The problem is that some people still believe Java works the way it did twenty years ago when looking at Java performance. One of my colleagues, when I was at Sun, had an excellent way to illustrate this. When talking to people with Java performance problems his approach was something like this:
If you have a C or C++ application that runs slowly, your first thought is that there is some problem with your code. You need to analyze your code and fix it. If you have a Java application that runs slowly, why would your first assumption be that the JVM is running slowly and causing your problems?
His statement is certainly true, but it doesn’t mean that in all cases the poor performance of a Java application comes down to poorly written code. The sheer volume of material written about tuning the JVM is a testament to this.
The question you should start with is, “Is my poor performance caused by my application code or the JVM?” Of course, we are now faced with a tough question to answer. Or are we?
Now, when we talk about performance in this context, what we’re going to look at is latency. Latency is how long it takes for a system to respond to a request and may be caused by many different factors.
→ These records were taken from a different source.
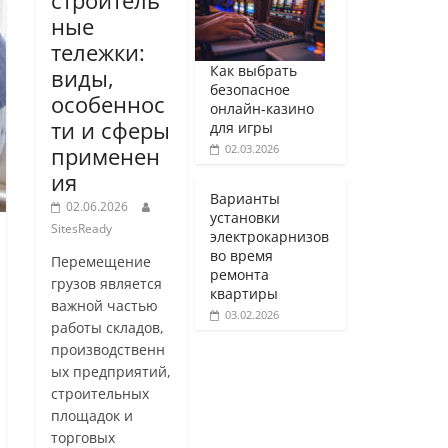
строитель
ные
тележки:
Как выбрать
виды,
безопасное
особеннос
онлайн-казино
ти и сферы
для игры
02.03.2026
применен
ия
Варианты
02.06.2026
установки
SitesReady
электрокарнизов
во время
Перемещение
ремонта
грузов является
квартиры
важной частью
03.02.2026
работы складов,
производственн
ых предприятий,
строительных
площадок и
торговых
To help separate out latency caused by our application from latency caused by the underlying system (that’s everything from the JVM down through the OS to the hardware), Azul created jHiccup. As I wrote in an earlier blog, the idea of jHiccup is to run Java code alongside your application so that it experiences the same effects your application does. It doesn’t require any modifications to your code, as it simply runs in a separate thread alongside your code. There’s no interaction, so there's no adverse performance impact. To minimize the impact of jHiccup itself, it spends most of its time asleep. When it does wake up, all it needs to do is record the difference in time (measured using nanosecond resolution) between when it wakes up and when it thought it should wake up. There is a little more work involved, but that is the crux of it.
The raw results from jHiccup are a good start; now, we have a way to measure the latency of the platform and separate it from the latency of the application (which is much easier to measure using whatever benchmarking tools you use). However, what we also need is a clear way to understand the results rather than having to pore over a large set of numeric values to figure out what’s going on. Azul has also developed a graphical tool that will take the output of jHiccup (which generates high-dynamic-range histogram files) and produce easy to interpret graphs.
The tool is called HistogramLogAnalyzer, and you can download the source from GitHub here. HistogramLogAnalyzer takes the output of jHiccup and generates a simple pair of graphs, an example of which is shown below:
The top graph shows how much the jHiccup thread varied from its expected wake up time over the time of the data collection. This graph can be useful for identifying significant spikes that may indicate something specific happening on the platform (garbage collection happening, IO blocking, etc.) as well as help you get a feel for the overall platform performance when running your application. In this example, there is quite a lot of variation, but looking at the scale of the graph this is only in the region of 1 to 4ms, which would not worry most people.
The lower graph shows the results but plotted in terms of percentiles. This graph can be very useful for establishing whether the platform can meet the requirements of an SLA that you have for your application. The data from this graph can then be used to help tune both the platform and the application code.
Timing your Java platform hiccups can be a very useful tool when trying to analyze and correct latency performance problems. Why not give it a go?